Rudolf Brazda, último triângulo rosa, é homenageado pelo governo francês

A cerimônia foi realizada na Igreja Saint-Roch, em Paris, na França, no dia 28 de setembro. Estiveram presentes, além de familiares e amigos, políticos, diplomatas e representantes da causa homossexual.

O coautor do livro Triângulo rosa - Um homossexual no campo de concentração nazista (Mescla Editorial), Rudolf Brazda, que faleceu em 3 de agosto de 2011, aos 98 anos, foi homenageado pela Secretaria de Estado da Defesa e de Ex-Combatentes, órgão ligado ao Ministério da Defesa da França. A cerimônia de recordação, que foi organizada pela Associação Civil Homossexual de Devoir de Mémoire [Dever da Memória], aconteceu no dia 28 de setembro, na Igreja Saint-Roch, em Paris, na França. Estiveram presentes, além de familiares e amigos, políticos, diplomatas e representantes da causa homossexual.

Rudolf faleceu em Bantzenheim, na Alsace, França. A cerimônia fúnebre aconteceu no dia 8 de agosto de 2011, no Centro Funerário de Mulhouse. De acordo com sua vontade, ele foi cremado e suas cinzas espalhadas sobre o túmulo de seu companheiro de vida, Édouard Mayer (Edi), no Cemitério central de Mulhouse. Quatro meses antes de morrer, ele havia recebido a medalha da Ordem Nacional da Legião de Honra, mais alta condecoração da França. A distinção foi entregue por Marie-José de Chombart Lauwe, sobrevivente de Ravensbrück e presidente da Fundação para a memória da deportação.

Morador de Mulhouse desde 1945, Rudolf decidiu sair do anonimato apenas em 2008, aos 95 anos. Após a inauguração de um monumento às vítimas homossexuais do nazismo em Berlim, na Alemanha, pôs fim a longos anos de silêncio. Surgia, então, aos olhos do mundo, o último sobrevivente conhecido dos quase dez mil homossexuais que estiveram nos campos de concentração nazista.

Identificados como "triângulos-rosa", milhares de gays foram caçados pelo regime de Hitler, embora até pouco tempo se negasse essa perseguição sistemática. Com a matrícula 7952, Rudolf ficou preso em Buchenwald de 1942 a 1945. No livro, Jean-Luc Schwab, pesquisador e militante dos direitos dos homossexuais, conta em detalhe essa história. Sustentado por um rigoroso trabalho de pesquisa, ele reconstrói a vida de Rudolf, que se abre num depoimento marcado pela dor e pela esperança de quem sobreviveu aos horrores do nazismo.

A vida de Rudolf seguia seu curso agitada ao sabor dos imprevistos históricos e políticos de uma Europa em plena transformação. Nascido de pais tchecos no vilarejo de Brossen, perto Leipzig, na Alemanha, tinha apenas 20 anos quando os nazistas tomaram o poder. Definida a sua orientação sexual, ele viveu tranquilo nos primeiros anos de 1930. Em 1935, no entanto, o novo regime endureceu a lesgislação contra os homossexuais, reforçando os termos do parágrafo 175 do código penal. Começava, assim, o cadastramento de gays na Central do Reich. O objetivo: reprimir a homossexualidade. De acordo com as estimativas da época, em torno de cem mil pessoas foram fichadas, entre elas Rudolf e seus amigos.

Dados fornecidos:
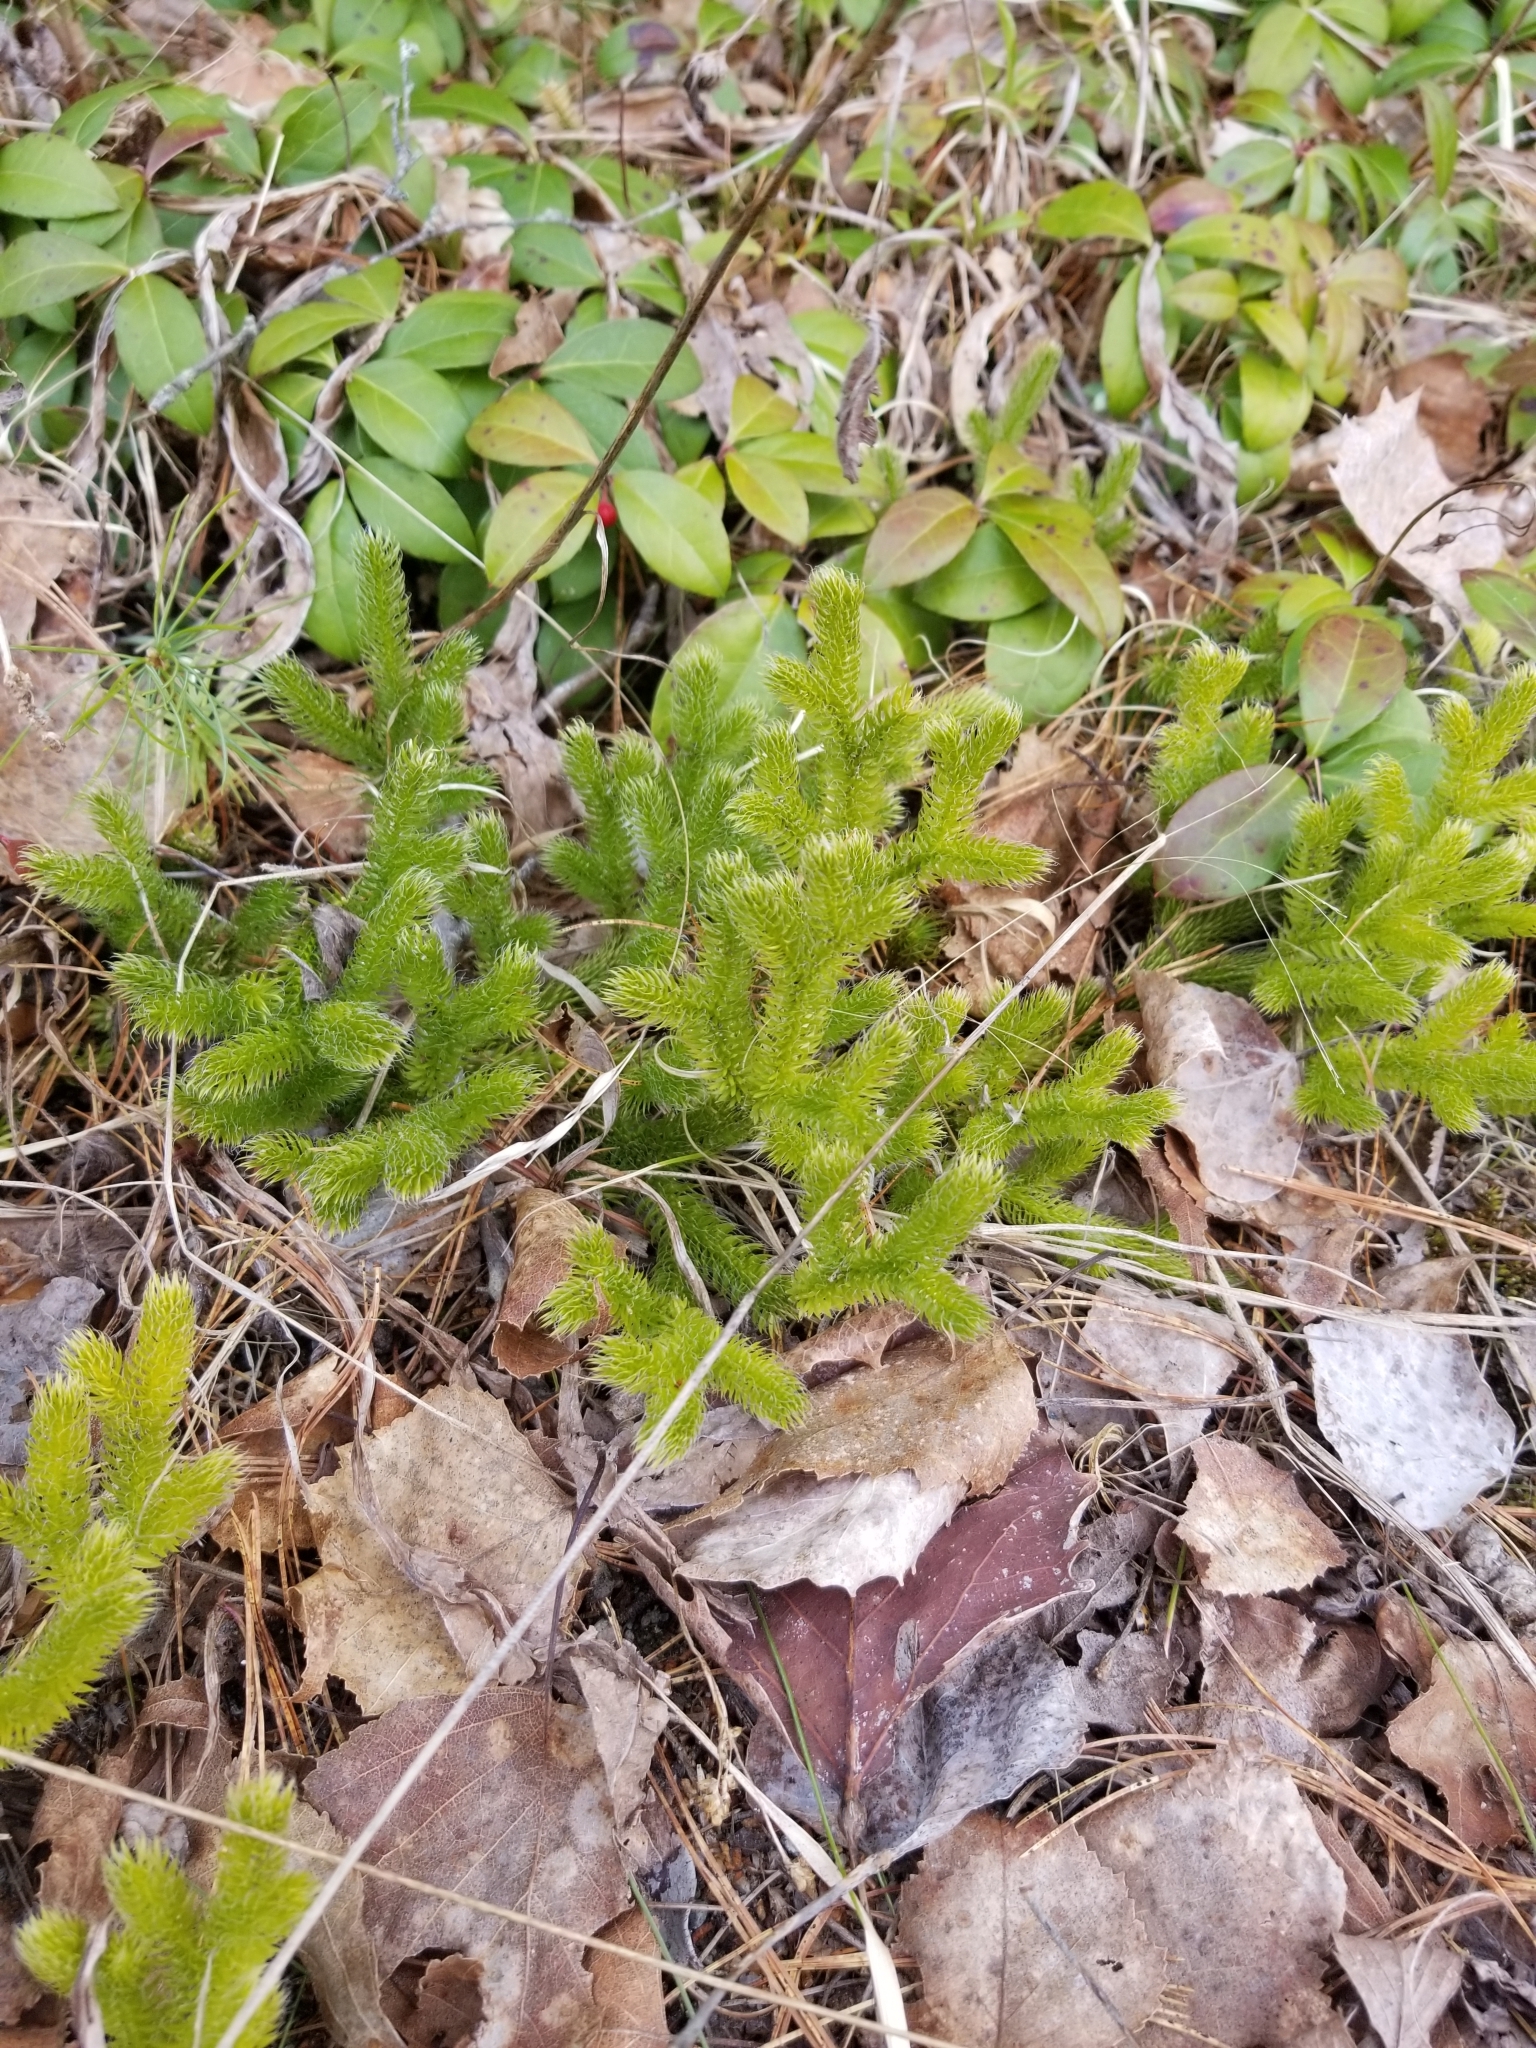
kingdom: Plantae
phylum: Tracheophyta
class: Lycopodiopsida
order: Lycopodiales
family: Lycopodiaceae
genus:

Instrução: Escreva a continuação do texto sobre a homenagem a Rudolf Brazda, a partir da última frase apresentada. Os itens não têm papel algum nesta tarefa.

Resposta:
Com a ascensão do nazismo, o período de relativa tolerância para com os homossexuais chegou ao fim. As investigações se multiplicavam para encontrar conhecidos ou presumidos. Rapidamente chegaram a Rudolf, que foi preso em 1937 sob a acusação de "luxúria antinatural". Depois de seis meses de detenção, acabou expulso do território alemão e decidiu ir para a Tchecoslováquia - que, do ponto de vista do direito, ainda era a sua pátria. Em Karlsbad, Rudolf esperava retomar a vida. Porém, em 1938, o regime de Hitler atravessou o seu caminho mais uma vez. Com a anexação da província dos Sudetos - onde fica Karlsbad -pelos nazistas, as leis alemãs passaram a ser aplicadas com rigor. Em pouco tempo, Rudolf foi preso novamente e condenado a 14 meses de prisão.

A pena foi cumprida integralmente, mas Rudolf não chegou a ser libertado. No auge do regime de Hitler, os campos de concentração se propagaram para abrigar prisioneiros de guerra, comunistas, social-democratas, judeus, testemunhas de jeová, ciganos e... homossexuais. Em 8 de agosto de 1942, ele foi mandado para Buchenwald. Durante três anos, num lento processo de desumanização, viveu e presenciou todo tipo de atrocidade. Certa vez, escondido sob o telhado, deitado de bruços sob o forro, ele e Fernand, um companheiro de prisão, presenciaram a execução de soldados soviéticos. "Acabamos nos habituando à ideia de morrer a qualquer instante. Não tínhamos medo de morrer e, se fôssemos pegos, poderia ter sido fatal. Ver gente morrendo nos deixava quase indiferentes, pois isso era constante no cotidiano. Hoje, choro toda vez que me lembro desses instantes terríveis, mas na época eu endureci para sobreviver... como os outros".

A história de Rudolf Brazda é única sob vários aspectos. Além de constituir a face de uma verdade pouco documentada - a deportação por homossexualidade -, conta a vida de um grande otimista, cujo otimismo permaneceu intacto. "Suas várias gargalhadas e seu entusiasmo indefectível não podem ser separados de sua surpreendente longevidade. Uma distância e tanto das agruras do passado", afirma o biógrafo Jean-Luc Schwab.

Para recompor a trajetória de Rudolf da maneira o mais exata possível, Schwab recorreu a várias centenas de horas de entrevistas com diferentes fontes. Também buscou auxílio nos documentos de época ainda sob a posse de Rudolf, no testemunho de pessoas que conviveram com ele ou com seus conhecidos e nas numerosas pesquisas pessoais em arquivos alemães, tchecos e franceses. A esse material, ele acrescentou diversas viagens aos antigos lugares ligados à vida e ao confinamento do biografado, entre as quais duas em companhia dele, em março e novembro de 2009.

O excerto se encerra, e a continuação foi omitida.